We collected 132 genomes from 74 species within the Asteraceae family, and 4,408,432 genes have been annotated (refer to the “Genome” module). We provide gene annotations from seven different perspectives, including homology with Arabidopsis and sunflower, gene and transcription factor families (PlantTFDB [1] and iTAK [2]), gene ontology [3], KEGG pathway (https://www.genome.jp/kegg/) and Pfam domains [4] (Table 1). Users can quickly retrieve 11,475,543 annotation data for individual genes or gene sets by searching with gene IDs, GO/KEGG/Pfam identifiers, or transcription factor/gene family names. The synteny analysis was carried out using MCScanX [5], and users can use genome synteny module to browse the alignment results among genomes.We selected genomes from 43 Asteraceae species to establish a robust pan-genome based on two criteria: i) BUSCO completeness scores greater than 80% [6], and ii) the utilization of RNA-seq data for gene structure prediction. The protein sequences of genes from 43 Asteraceae genomes were collected and input into OrthoFinder v2.5.4 [7]. This analysis resulted in a pan-genome comprising 95,770 gene clusters (groups of homologous genes).

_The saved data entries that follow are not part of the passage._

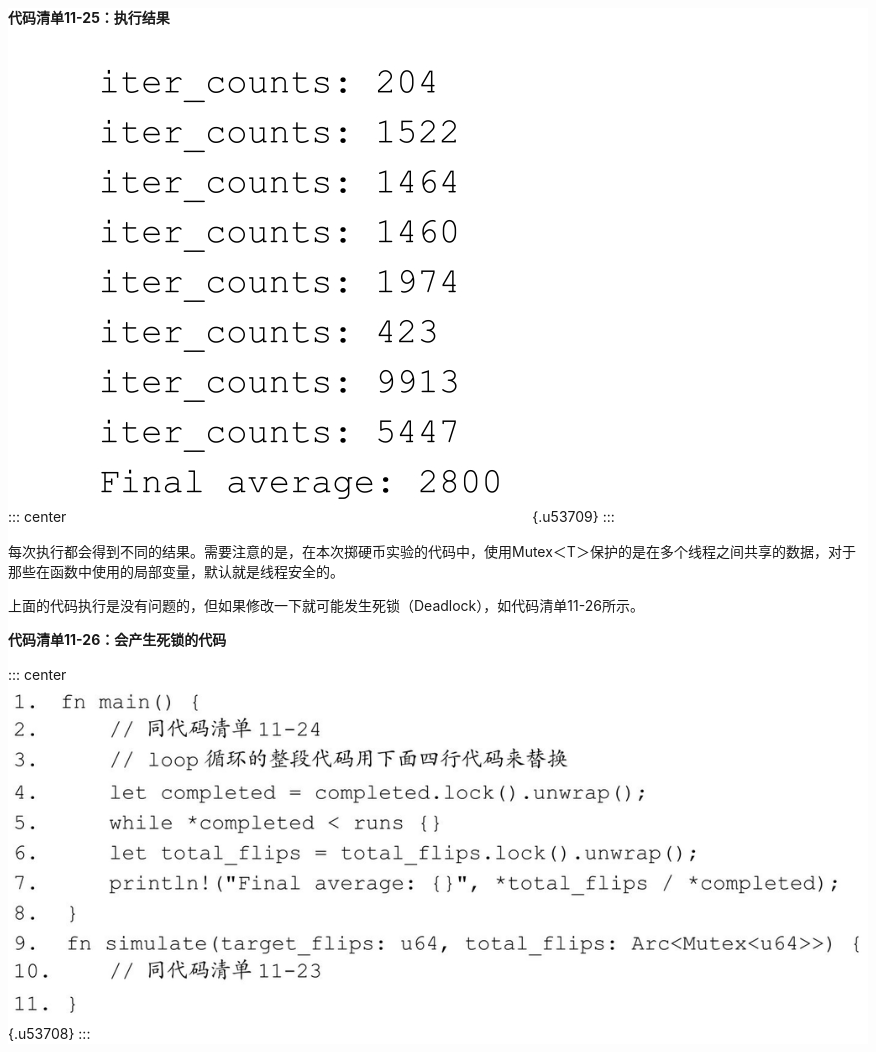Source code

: **代码清单11-25：执行结果**

::: center
![](./media/Image00812.jpg){.u53709}
:::

每次执行都会得到不同的结果。需要注意的是，在本次掷硬币实验的代码中，使用Mutex＜T＞保护的是在多个线程之间共享的数据，对于那些在函数中使用的局部变量，默认就是线程安全的。

上面的代码执行是没有问题的，但如果修改一下就可能发生死锁（Deadlock），如代码清单11-26所示。

**代码清单11-26：会产生死锁的代码**

::: center
![](./media/Image00813.jpg){.u53708}
:::
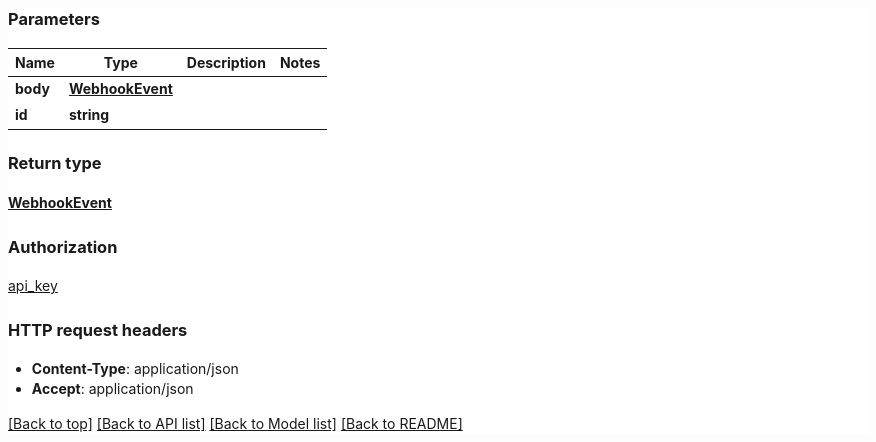 
### Parameters

Name | Type | Description  | Notes
------------- | ------------- | ------------- | -------------
 **body** | [**WebhookEvent**](WebhookEvent.md)|  | 
 **id** | **string**|  | 

### Return type

[**WebhookEvent**](WebhookEvent.md)

### Authorization

[api_key](../README.md#api_key)

### HTTP request headers

 - **Content-Type**: application/json
 - **Accept**: application/json

[[Back to top]](#) [[Back to API list]](../README.md#documentation-for-api-endpoints) [[Back to Model list]](../README.md#documentation-for-models) [[Back to README]](../README.md)
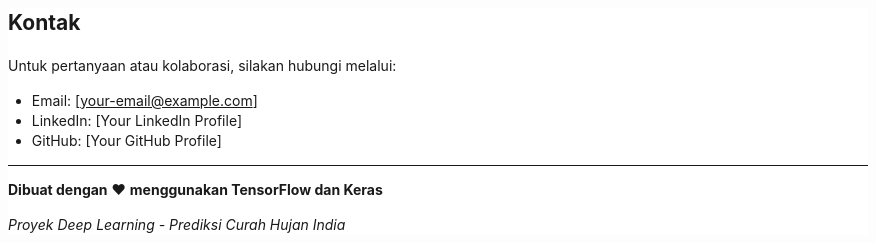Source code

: ## Kontak

Untuk pertanyaan atau kolaborasi, silakan hubungi melalui:

- Email: [your-email@example.com]
- LinkedIn: [Your LinkedIn Profile]
- GitHub: [Your GitHub Profile]

---

**Dibuat dengan** ❤️ **menggunakan TensorFlow dan Keras**

*Proyek Deep Learning - Prediksi Curah Hujan India*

We used Braker3 [8] to perform gene structure annotation on 24 high-quality Asteraceae genomes that lacked gene annotations. Braker3 integrates three annotation methods: ab initio gene prediction, homology protein-based gene prediction, and RNA-seq-based gene prediction. The homology protein library includes protein sequences from Arabidopsis, sunflower, cultivated Chrysanthemum, and lettuce, while the transcriptome data comprises samples from various tissues and treatments, with a mapping rate exceeding 80%.
Variations, including 30,507,963 SNPs and 12,257,327 InDels, were identified from 2,392 transcriptomes. To explore the impact of these variations on gene expression, we developed the 'Genome Variations' page. This page integrates genetic variation and gene expression data, providing descriptions of effect annotations and associations between genotype and gene expression. Users can enter a gene name, gene ID, or chromosome region to identify candidate variations that correlate with gene expression using the Single-locus module.
SNP calling was performed using the Genome Analysis Toolkit (v4.1.4.1) [9]. SNPs from the joint genotyping were further filtered to exclude sites with a minor allele frequency (MAF) < 0.05, and those with missing data. The annotations and effects of SNPs on gene function were predicted using SnpEff (v5.0) software [10].